GSE2658 dataset was used to validate the prognostic predictive ability of risk groups constructed by the prognostic markers screened by LASSO regression. By validation, we found that the survival analysis results of risk groups in the GSE2658 dataset were consistent with those in the MMRF project (Figure 10B). Comparisons of the survival time for patients in high and low expression groups of 9 candidate markers showed that there were differences in the groups of CASP5, IL1B, NOD1, PRKACA, AIM2 and SCAF11 (Figure 10C-K).
By comparing the differences of RS in different clinical subgroups, we found that there were differences in ISS stage subgroups, and the higher the stage, the higher the RS (Figure 10L-N).

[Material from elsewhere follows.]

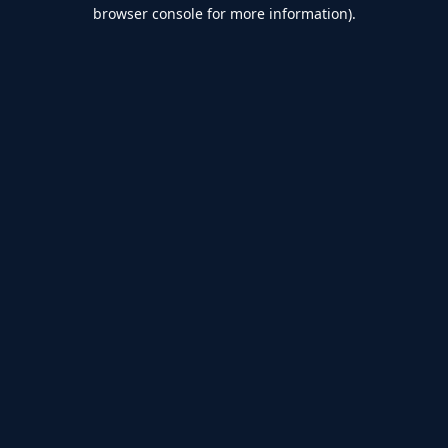
browser console for more information).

2.5 Construction of individualized prognostic prediction model
Univariate Cox regression analysis demonstrated that in addition to RS, the impact of gender, age, and ISS stage on patient survival were statistically significant (Figure 11A). We constructed a multivariate prognostic predictive model using Cox regression (Figure 11B), and generated a nomogram (Figure 11C) and a calibration curve (Figure 11D-F) using rms package, to predict the probability of 1-, 3-, 5-year survival for myeloma patients. The nomogram constructed by ISS stage (c-index = 0.661), RS (c-index = 0.648), or ISS stage combined with gender and age (c-index = 0.690), showed that these variables were good predictors, while the survival predictive model constructed by gender, age, ISS stage and RS had a c-index of 0.721, indicating better prognostic predictive ability.